Saved data entries:
================
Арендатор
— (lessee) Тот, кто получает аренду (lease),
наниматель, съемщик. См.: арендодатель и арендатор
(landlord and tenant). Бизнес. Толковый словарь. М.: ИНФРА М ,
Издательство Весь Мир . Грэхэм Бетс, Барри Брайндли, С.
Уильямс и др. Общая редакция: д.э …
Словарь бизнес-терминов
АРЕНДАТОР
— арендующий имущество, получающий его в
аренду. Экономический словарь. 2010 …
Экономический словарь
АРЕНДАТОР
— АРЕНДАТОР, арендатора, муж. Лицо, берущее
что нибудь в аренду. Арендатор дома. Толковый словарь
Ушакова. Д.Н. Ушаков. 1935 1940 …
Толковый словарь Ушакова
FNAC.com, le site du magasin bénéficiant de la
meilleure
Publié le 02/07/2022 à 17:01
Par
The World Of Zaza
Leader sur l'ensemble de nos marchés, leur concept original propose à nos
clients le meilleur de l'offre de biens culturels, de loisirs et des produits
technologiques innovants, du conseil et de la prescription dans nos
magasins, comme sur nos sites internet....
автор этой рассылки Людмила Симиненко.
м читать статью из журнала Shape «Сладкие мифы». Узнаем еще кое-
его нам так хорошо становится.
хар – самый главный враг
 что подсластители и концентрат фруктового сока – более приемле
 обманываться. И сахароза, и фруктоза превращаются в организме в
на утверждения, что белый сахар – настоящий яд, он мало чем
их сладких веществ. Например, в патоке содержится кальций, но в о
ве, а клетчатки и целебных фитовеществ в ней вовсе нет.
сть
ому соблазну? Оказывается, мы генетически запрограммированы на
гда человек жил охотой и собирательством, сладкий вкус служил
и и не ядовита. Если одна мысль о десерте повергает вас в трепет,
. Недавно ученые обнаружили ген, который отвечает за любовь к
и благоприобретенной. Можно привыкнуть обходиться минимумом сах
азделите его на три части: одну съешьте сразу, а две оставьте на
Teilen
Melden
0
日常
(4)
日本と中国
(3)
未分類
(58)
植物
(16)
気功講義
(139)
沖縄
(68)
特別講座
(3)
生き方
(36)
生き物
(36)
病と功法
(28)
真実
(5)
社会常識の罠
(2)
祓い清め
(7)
================
### EXERCISE PROMPT
Taking the lines above, repeat exactly those from the line that contains "clients le meilleur" through the line that contains "его нам так хорошо становится.", and both of those lines as well. Include nothing else.

### TASK RESULT
clients le meilleur de l'offre de biens culturels, de loisirs et des produits
technologiques innovants, du conseil et de la prescription dans nos
magasins, comme sur nos sites internet....
автор этой рассылки Людмила Симиненко.
м читать статью из журнала Shape «Сладкие мифы». Узнаем еще кое-
его нам так хорошо становится.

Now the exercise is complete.